Received date: 2016-12-19

  Revised date: 2017-04-28

  Online published: 2017-05-20

摘要

砒砂岩与沙复配成土及其工程化核心技术的提出与应用,为毛乌素沙地合理利用土地资源、科学推进生态建设提供了新的思路与技术支撑。前期研究对利用层面的技术问题给予了较多关注并取得显著进展,而在潜在风险层面特别是关于复配土壤的固沙效应及其微观机理的探索则相对薄弱。基于集沙仪、扫描电镜及激光粒度仪,结合野外定位试验和室内仪器观测,对毛乌素典型原状沙地及复配农田的输沙特征差异及其固沙微观机理进行探索。结果表明:(1)观测周期内,原状沙地输沙总量为4 951 g,远高于复配农田2 436 g的输沙总量,原状沙地更易受风蚀,而复配农田土壤起沙风速大、输沙量较小,具有明显的固沙效应;(2)扫描电镜图像显示,原状沙地土粒(沙粒)粗骨化、无粘结,而耕种两年的复配农田土壤中已出现团聚体;(3)激光粒度仪分析显示,原状沙地的粉、黏粒含量仅为2.74%,而复配农田这一比例增至15.12%;(4)复配土防风固沙效应的形成与粉粒和黏粒含量及土壤结构等紧密相关。
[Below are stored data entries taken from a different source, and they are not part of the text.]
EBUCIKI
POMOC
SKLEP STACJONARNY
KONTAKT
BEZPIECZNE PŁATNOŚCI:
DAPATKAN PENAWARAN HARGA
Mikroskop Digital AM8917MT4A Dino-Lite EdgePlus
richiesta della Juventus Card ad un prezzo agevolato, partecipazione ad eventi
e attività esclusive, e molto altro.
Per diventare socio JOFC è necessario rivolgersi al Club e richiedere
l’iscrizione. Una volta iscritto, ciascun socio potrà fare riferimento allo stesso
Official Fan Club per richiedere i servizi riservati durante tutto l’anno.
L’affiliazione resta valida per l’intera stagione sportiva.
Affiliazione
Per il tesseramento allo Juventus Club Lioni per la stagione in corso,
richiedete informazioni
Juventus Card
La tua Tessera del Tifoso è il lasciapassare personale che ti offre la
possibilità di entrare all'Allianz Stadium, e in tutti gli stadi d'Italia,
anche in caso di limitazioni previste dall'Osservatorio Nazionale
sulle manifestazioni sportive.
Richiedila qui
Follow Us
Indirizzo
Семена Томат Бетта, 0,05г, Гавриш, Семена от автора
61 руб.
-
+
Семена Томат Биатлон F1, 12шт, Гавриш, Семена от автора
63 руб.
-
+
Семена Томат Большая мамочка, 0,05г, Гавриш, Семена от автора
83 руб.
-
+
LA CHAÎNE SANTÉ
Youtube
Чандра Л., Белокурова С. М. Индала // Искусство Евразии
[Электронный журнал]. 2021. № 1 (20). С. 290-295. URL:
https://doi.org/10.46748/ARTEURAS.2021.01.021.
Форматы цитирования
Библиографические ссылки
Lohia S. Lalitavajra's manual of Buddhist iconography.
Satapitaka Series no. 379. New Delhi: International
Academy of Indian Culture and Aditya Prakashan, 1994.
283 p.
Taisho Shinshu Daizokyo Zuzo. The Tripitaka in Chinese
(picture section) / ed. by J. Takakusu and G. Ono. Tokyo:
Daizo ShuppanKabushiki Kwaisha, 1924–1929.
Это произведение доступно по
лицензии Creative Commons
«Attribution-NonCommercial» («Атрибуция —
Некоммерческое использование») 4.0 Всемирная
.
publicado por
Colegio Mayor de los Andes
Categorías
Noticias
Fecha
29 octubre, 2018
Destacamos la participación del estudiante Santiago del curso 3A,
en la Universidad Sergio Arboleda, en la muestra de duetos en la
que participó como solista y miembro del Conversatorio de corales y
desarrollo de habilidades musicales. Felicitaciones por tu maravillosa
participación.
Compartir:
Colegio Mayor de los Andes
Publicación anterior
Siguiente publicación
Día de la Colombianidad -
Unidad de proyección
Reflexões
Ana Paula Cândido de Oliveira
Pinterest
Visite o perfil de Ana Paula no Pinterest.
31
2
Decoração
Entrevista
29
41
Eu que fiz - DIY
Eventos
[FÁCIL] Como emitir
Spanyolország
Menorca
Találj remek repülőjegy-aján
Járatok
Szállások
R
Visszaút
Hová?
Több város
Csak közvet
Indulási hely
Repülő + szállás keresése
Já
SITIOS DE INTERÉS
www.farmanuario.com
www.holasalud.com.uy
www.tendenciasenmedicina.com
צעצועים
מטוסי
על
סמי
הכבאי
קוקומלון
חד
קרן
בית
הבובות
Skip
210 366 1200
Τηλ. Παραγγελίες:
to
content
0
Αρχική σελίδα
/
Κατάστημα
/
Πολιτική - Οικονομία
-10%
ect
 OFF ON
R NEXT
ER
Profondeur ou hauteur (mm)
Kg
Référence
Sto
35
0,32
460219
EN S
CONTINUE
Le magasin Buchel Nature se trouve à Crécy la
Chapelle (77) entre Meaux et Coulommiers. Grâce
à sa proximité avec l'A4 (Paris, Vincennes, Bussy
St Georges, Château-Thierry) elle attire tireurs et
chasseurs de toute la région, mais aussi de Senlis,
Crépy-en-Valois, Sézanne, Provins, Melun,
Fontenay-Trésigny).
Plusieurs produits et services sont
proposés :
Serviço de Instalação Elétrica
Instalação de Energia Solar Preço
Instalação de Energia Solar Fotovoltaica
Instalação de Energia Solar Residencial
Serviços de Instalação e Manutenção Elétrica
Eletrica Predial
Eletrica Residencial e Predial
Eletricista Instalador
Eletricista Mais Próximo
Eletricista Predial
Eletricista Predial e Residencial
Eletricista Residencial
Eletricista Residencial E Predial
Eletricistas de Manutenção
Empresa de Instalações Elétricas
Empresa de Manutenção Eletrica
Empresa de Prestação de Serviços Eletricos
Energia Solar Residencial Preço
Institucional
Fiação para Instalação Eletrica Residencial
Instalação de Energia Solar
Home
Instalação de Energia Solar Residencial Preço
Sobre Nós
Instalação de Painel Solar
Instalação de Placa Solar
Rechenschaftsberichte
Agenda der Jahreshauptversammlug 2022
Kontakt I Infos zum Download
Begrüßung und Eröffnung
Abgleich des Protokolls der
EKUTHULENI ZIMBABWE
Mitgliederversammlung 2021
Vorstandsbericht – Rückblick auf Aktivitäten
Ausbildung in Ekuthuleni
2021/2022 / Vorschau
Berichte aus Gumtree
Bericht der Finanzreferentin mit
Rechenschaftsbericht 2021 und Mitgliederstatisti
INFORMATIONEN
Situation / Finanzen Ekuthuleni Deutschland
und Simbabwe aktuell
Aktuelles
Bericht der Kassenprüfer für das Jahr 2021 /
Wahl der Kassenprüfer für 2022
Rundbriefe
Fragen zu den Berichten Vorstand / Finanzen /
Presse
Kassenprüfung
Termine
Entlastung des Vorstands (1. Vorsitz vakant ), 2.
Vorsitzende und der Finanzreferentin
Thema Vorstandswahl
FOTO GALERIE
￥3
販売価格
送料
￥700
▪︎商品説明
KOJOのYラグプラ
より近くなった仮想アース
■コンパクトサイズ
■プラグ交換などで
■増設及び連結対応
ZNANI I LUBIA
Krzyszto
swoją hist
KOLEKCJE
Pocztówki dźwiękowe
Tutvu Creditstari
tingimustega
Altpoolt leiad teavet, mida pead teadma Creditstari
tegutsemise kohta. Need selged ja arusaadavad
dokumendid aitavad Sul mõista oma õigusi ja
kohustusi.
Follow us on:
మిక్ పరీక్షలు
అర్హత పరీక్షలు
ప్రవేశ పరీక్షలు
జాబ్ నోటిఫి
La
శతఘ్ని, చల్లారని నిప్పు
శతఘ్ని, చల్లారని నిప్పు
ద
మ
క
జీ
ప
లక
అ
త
鉴于复配农田输沙固沙能力的动态差异性和风力敏感性,进一步实施复配成土造田工程时,宜在复配农田主导风向的上风向区域及成片农田内适当布设具有防风功能的适生草类或灌木条带。

本文引用格式

李裕瑞 , 范朋灿 , 曹智 , 陈玉福 , 刘彦随 , 王欢元 , 刘怀华 , 马锋 , 万慧 . 毛乌素沙地砒砂岩与沙复配农田的固沙效应及其微观机理[J]. 中国沙漠, 2017 , 37(3) : 421 -430 . DOI: 10.7522/j.issn.1000-694X.2017.00020

Abstract

As the core technology and engineering of remixing soil by Pisha sandstone and sand have been presented, there are new ideas and technology supports for rational utilization of land resources and the construction of ecological civilization in a scientific way in the Mu Us Sandy Land. More attention had been paid on technology problems of utilization in previous studies, and remarkable progress had been made. But there still need to strengthen the study of sand-fixation effect and micro-mechanism of remixing soil by Pisha sandstone and sand. This paper aims to exploring the sediment transport volume of typical sand in the Mu Us Sandy Land and remixing farmland and its micro-mechanism based on 8-directional sand collector, scanning electron microscope (SEM) and laser particle size analyzer (LPSA). The results show that: (1) During the whole observation period, the sediment transport volume of the remixing farmland of Pisha sandstone and original sand was 2 436 g, which was only a half of that of original sand (4 951 g). This indicated that the remixing farmland of Pisha sandstone and original sand has the function of sand-fixation. (2) SEM observation showed that soil aggregate began to emerge in the remixing artificial soil, while in the sandy soil, there was still no bond and soil aggregate and the sand particles were fragmental. (3) LPSA analysis showed that the silt content and clay content only accounted for 2.74% in sand, while this percentage increased to 15.12% in remixing artificial soil. So we can infer that the sand stabilization is closely related with soil structure and the silt and clay content in soil. According to the sand-fixing effects of compound soil by mixing sandstone and sand, suitable grass or shrub belt with windproof function should be constructed in the upper regions of dominant wind direction in the first three or four years of projects implementation.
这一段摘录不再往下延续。